️🎄 Advent of Code 2021, Day 7

The Treachers of Whales

2022-08-27

#rust #advent-of-code

Day 7: The Treachery of Whales

While I've completed every star for each year of Advent of Code, I recently realised I hadn't written up my notes from some of the days from last year. Taking the opportunity to revisit my efforts, here's the first missing day from 2021, along with some obvervations as to where I fundamentally misunderstood the input data.

Part One

This is not an auspicious start: looking back at this from the far future of 2022, I'm not actually sure that I did this correctly (or at least not efficiently.)

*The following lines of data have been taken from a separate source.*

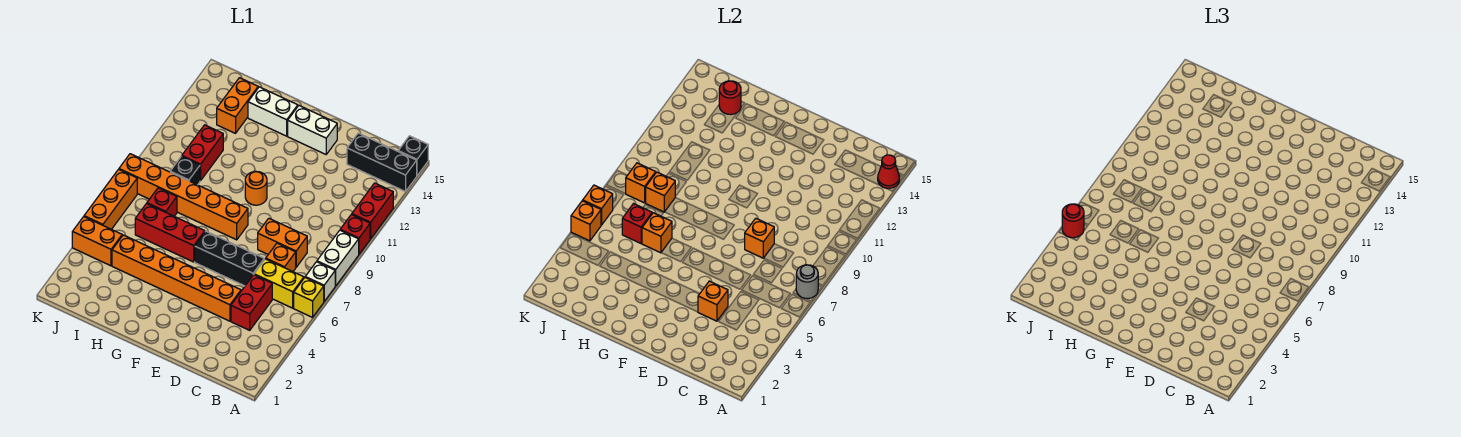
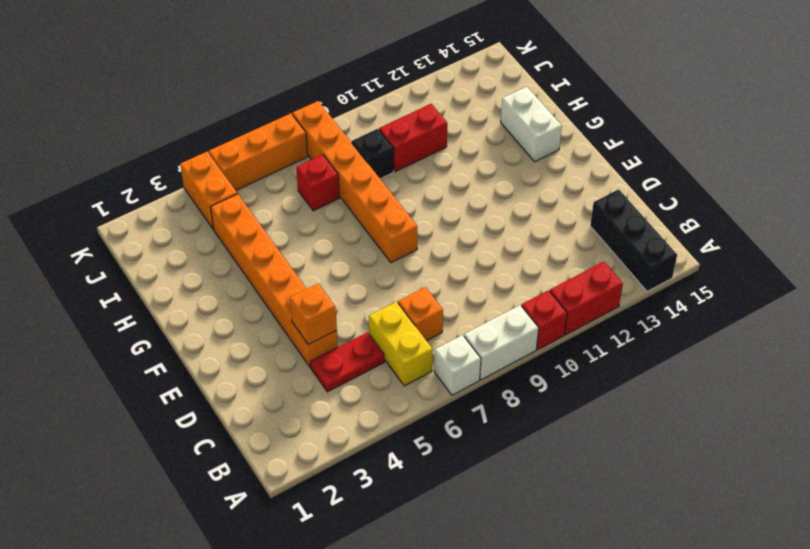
red 1x2 plate [310,332,385,392] -> red 1x2 brick [231,275,272,330]
none -> yellow 1x1 brick [294,278,324,317]
none -> black 1x1 brick [398,136,428,176]
none -> orange 1x2 brick [258,218,307,267]
none -> black 1x3 brick [195,231,264,286]

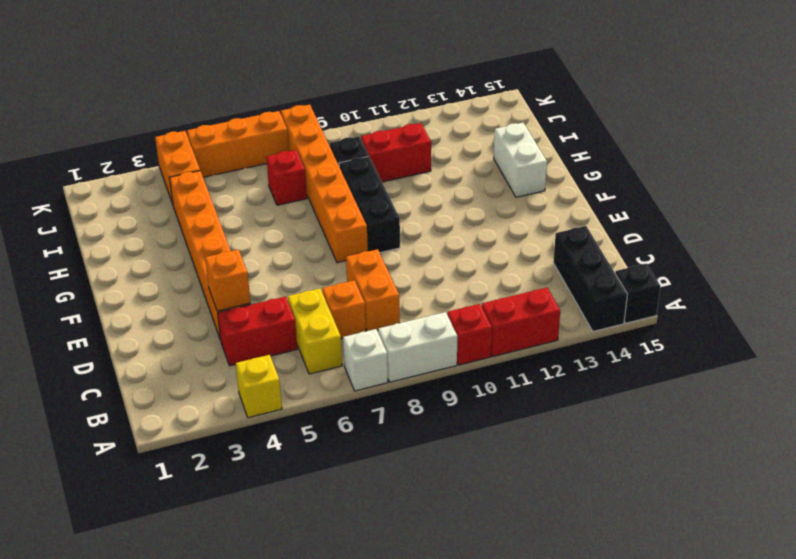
yellow 1x1 brick [236,355,282,418] -> yellow 1x1 brick moved to [294,278,324,317]
black 1x3 brick [339,156,400,253] -> black 1x3 brick moved to [195,231,264,286]
none -> white 1x2 brick [288,106,337,154]
none -> orange 1x1 round brick [245,171,267,205]
none -> red 1x3 brick [135,204,205,262]
none -> orange 1x2 brick [217,78,258,133]

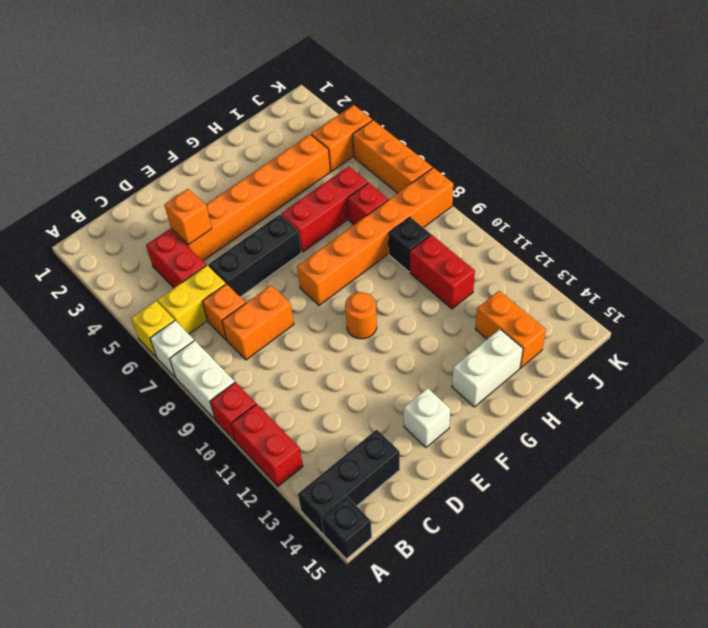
white 1x1 brick [404,388,450,447] -> white 1x2 brick [288,106,337,154]
none -> grey 1x1 round brick [796,265,818,298]
none -> red 1x1 cone [878,155,900,188]
none -> orange 1x1 brick [745,218,774,258]
none -> orange 1x1 brick [642,213,672,253]

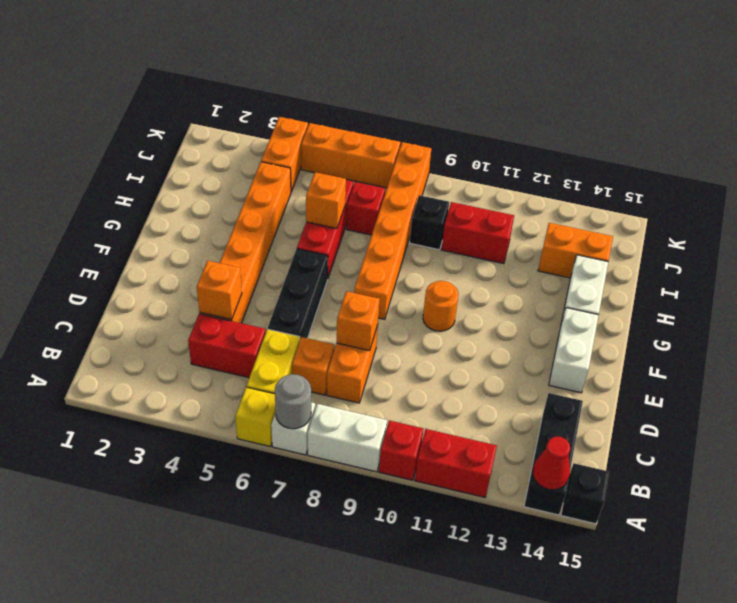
none -> red 1x1 brick [622,204,652,243]
none -> orange 1x1 brick [646,172,675,212]
none -> red 1x1 round brick [719,81,741,114]
none -> orange 1x1 brick [626,163,656,203]

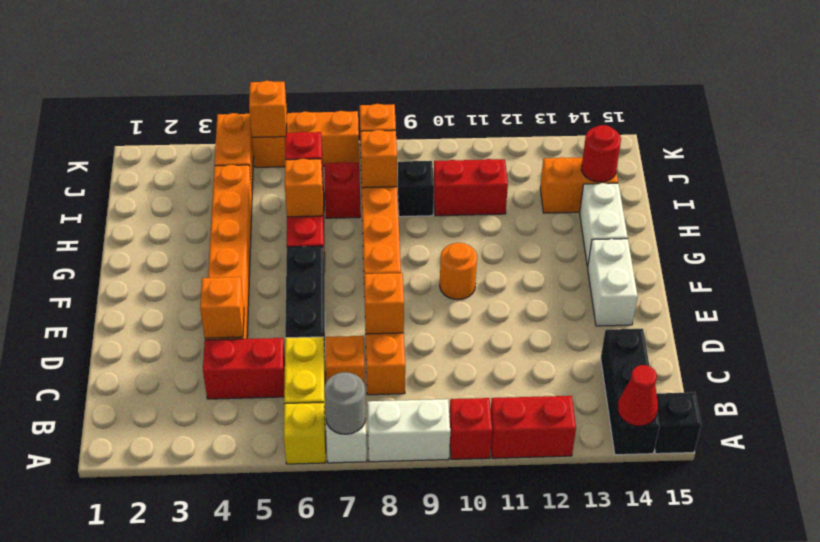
none -> orange 1x1 brick [583,185,613,225]
none -> red 1x1 round brick [1062,204,1084,238]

Parsing the input is straightforward enough (note we're using isize as we'll be doing some subtracting later and this makes it much simpler; similarly, I opted to use a flat_map() which will drop any Err which come from failed parsing, a bad practice I'll likely revisit in the future):

fn get_positions(input: &str) -> Vec<isize> {
    input
        .trim()
        .split(',')
        .flat_map(|pos| pos.parse::<isize>())
        .collect()
}

This was the solution I came up with for Part One:

pub fn get_part_one(input: &str) -> isize {
    let positions = get_positions(input);

    (0..positions.len())
        .map(|alignment| {
            positions
                .iter()
                .map(|position| (position - alignment as isize).abs())
                .sum()
        })
        .min()
        .unwrap()
}

While this worked, there are (at least) two things wrong with it:

Assuming that that initial loop is instead positions.map(…, there are 1,000 crabs coming to aid us but only 667 unique positions so there are definitely efficiencies to be made.

Part Two

There's one further assumption I made in the first part that doesn't hold true here: that the correct position is actually represented in the input.

Take the input of 16,1,2,0,4,2,7,1,2,14: the answer is 5 which is not present in that list. Instead, the range of positions should be from the minimum up to the maximum value represented in that list (I think we can safely assume that moving the crabs outside of that range would take more fuel than moving within that range.)

It's more verbose but instead I should have something more like:

    let min = positions.iter().min().unwrap();
    let max = positions.iter().max().unwrap();
    (*min..=*max)
        .map(…

Here I originally did the calculation of the fuel consumption via this (diff being the distance moved):

(diff * (diff + 1)) / 2

However, now looking at it, I'm not ever sure I understand it at first glance (though thankfully I left myself a note about this being a Arithmetic progression.) Instead, I could have opted to do this:

(0..=diff).sum()

That (now, at least) makes more sense to me: the fuel consumed is the sum of the range between the two (i.e. 1 + 2 + 3, etc.)

Furthermore, I don't even need that sum(): I don't care about the sum of each individual crab's movements, just the sum of all the crabs' movements:

.flat_map(|position| {
    let diff = (position - alignment).abs();
    0..=diff
})
.sum()

So my final solution for the second part ends up being:

pub fn get_part_two(input: &str) -> isize {
    let positions = get_positions(input);

    let min = positions.iter().min().unwrap();
    let max = positions.iter().max().unwrap();
    (*min..=*max)
        .map(|alignment| {
            positions
                .iter()
                .flat_map(|position| {
                    0..=(position - alignment).abs()
                })
                .sum()
        })
        .min()
        .unwrap()
}

Curiously, the cargo run for Part Two takes an extraordinarily long time (to the point I lose patience waiting for it to finish); using cargo run --release, however, is single-digit milliseconds. I'm aware of the differences between the two, the extent of the difference for such a seemingly straightforward problem is surprising.